» Page excerpt
________________

Article III – Membership

Section 1. Membership in this Council shall be open to all persons and goldfish-related organizations regardless of race, color, religion (creed), gender, gender expression, age, national origin (ancestry), disability, marital status, sexual orientation, or military status, who are interested in the aims of the Council and who have paid the prescribed dues. . Members shall honor these by-laws and lay no claim of personal ownership to any TGC funds collected.

Section 2. The Charter Membership shall consist of all individuals and organizations accepted as members in good standing as of 11/30/2016.

Section 3. Membership in this Council, either personal or organizational, shall be non-transferable and shall terminate upon death, resignation, dissolution, or one month after the period for which dues have been paid, or for cause as provided by these Bylaws.

Section 4. The Board of Directors (BOD) of The Council may reprimand, suspend or expel any member for cause, which is hereby defined as conduct or actions contrary to the aims and best interests of The Council. Furthermore, Board members may be removed by Board vote. Grounds for this activity include lack of participation of the Board member, disruptive behavior, and unethical behavior or actions. The above type of action requires at least a simple majority of votes of the BOD.

Section 5. TGC will certify judges using one of two methods;

  1. At the discretion of TGC judging committee, any member that has bred or raised goldfish and has been in the hobby for more than two years may take judge’s training and become a certified judge after satisfactory completion of a certified training session or having served satisfactorily as an apprentice judge for two TGC-sanctioned shows in which a certified TGC judge was used. These people are required to also do one of the following to the satisfaction of the judging committee; take and pass an on-line test, write an article for the TGC website on standards as assigned by the judging committee, or conduct a Podcast/webinar on at least one variety of goldfish.
  2. Judge’s Certification can be revoked for not participating in a show for more than 24 months or for poor behavior.
  3. The board by simple majority vote may appoint judges based on their history in the hobby. This option can also be used for guests on a temporary basis.

Judges must comply with a code of ethics that is provided as amendment 1 to this document.

Article IV – Board Members

Section 1. The total number of Board Members will vary based on the needs of the Council as determined by a majority of the current Board, but always will be an odd number (including the President) in total and never to be less than five. If it is determined by the Board to change the total number of Members on the Board, said change can only occur at the next election and the board member total can only be changed by up to three Board members per election. Note, the initial Board Members were selected as Charter board members, there was no election, they were selected as friends and known acquaintances. The first election for replacement Board will start in 2017. In 2017, some of the charter board members may be replaced, as determined by the outcome of the first election.

Section 2. Board Members of the Council shall be elected by the membership, from the membership who, at the time of election, are paid up and/or members in good standing. They shall hold office for three-year terms. An election will be held, as needed, each year to appoint new Board Members to bring the total number of Board Members to the full complement of the Board as described in This Article Section 1.

________________

» Data listing
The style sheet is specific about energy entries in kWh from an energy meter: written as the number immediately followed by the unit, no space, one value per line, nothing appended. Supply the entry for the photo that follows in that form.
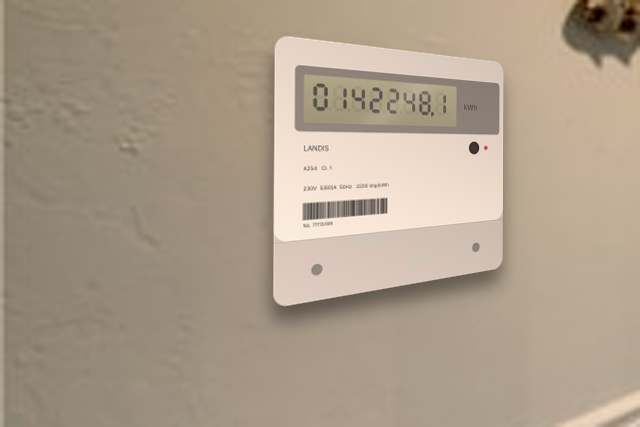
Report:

________________

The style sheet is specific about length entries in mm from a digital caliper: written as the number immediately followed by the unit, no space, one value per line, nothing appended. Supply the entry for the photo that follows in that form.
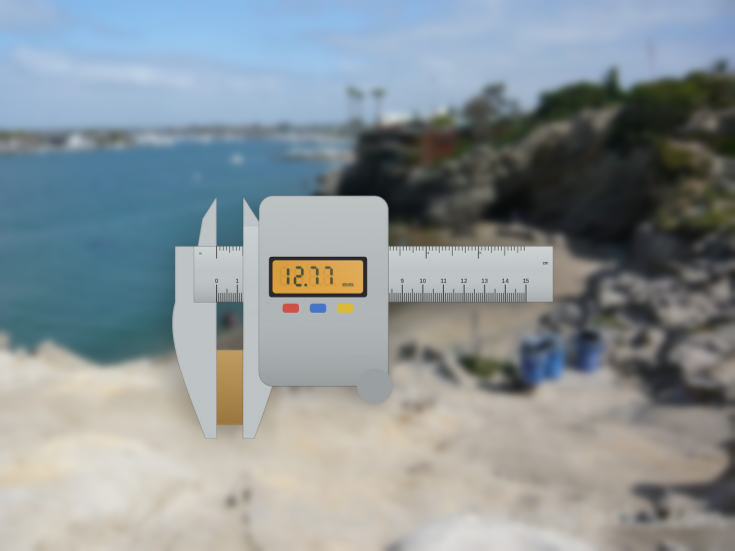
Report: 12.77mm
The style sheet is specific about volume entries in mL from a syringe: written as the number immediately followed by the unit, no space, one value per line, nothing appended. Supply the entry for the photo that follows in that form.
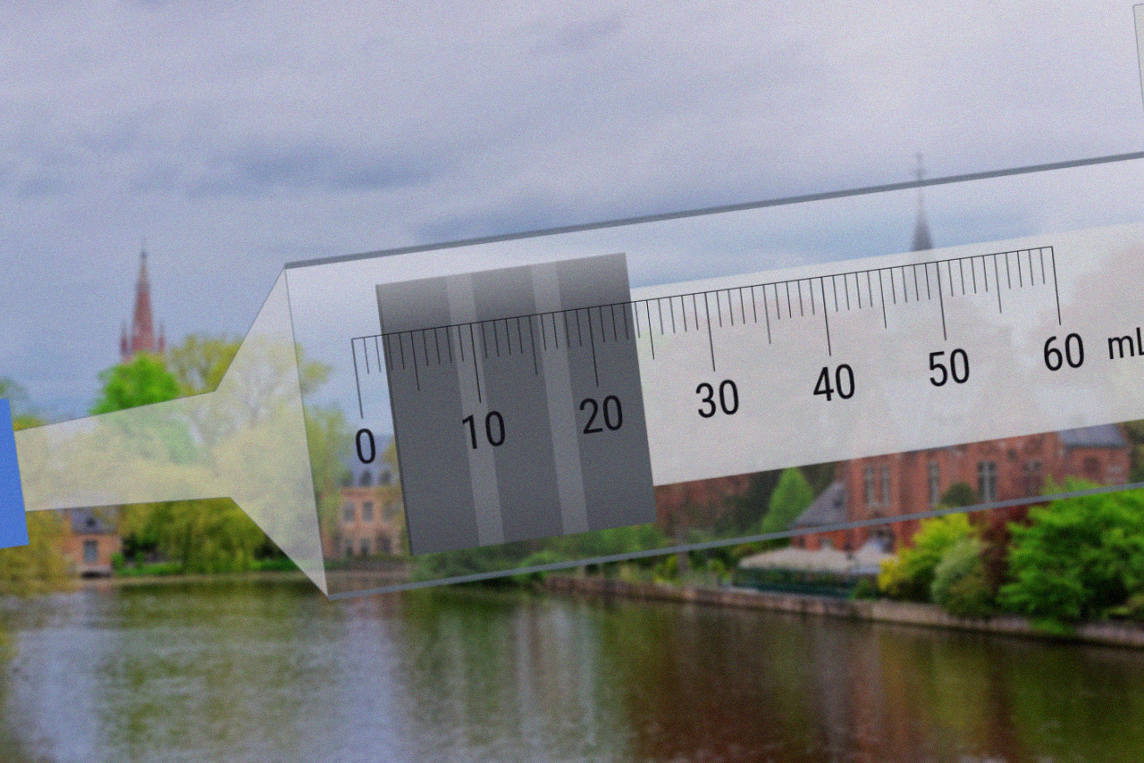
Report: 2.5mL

________________

» Actions to take
a - Reproduce the passage of the bylaws word for word, starting at "Section 5. TGC" and ending at "for poor behavior.".
b - According to the bylaws, how long is the term of office for an elected Board Member?
The items are unrelated material and have no connection to the bylaws.

» Answer set
a -
Section 5. TGC will certify judges using one of two methods;

  1. At the discretion of TGC judging committee, any member that has bred or raised goldfish and has been in the hobby for more than two years may take judge’s training and become a certified judge after satisfactory completion of a certified training session or having served satisfactorily as an apprentice judge for two TGC-sanctioned shows in which a certified TGC judge was used. These people are required to also do one of the following to the satisfaction of the judging committee; take and pass an on-line test, write an article for the TGC website on standards as assigned by the judging committee, or conduct a Podcast/webinar on at least one variety of goldfish.
  2. Judge’s Certification can be revoked for not participating in a show for more than 24 months or for poor behavior.

b - Three years.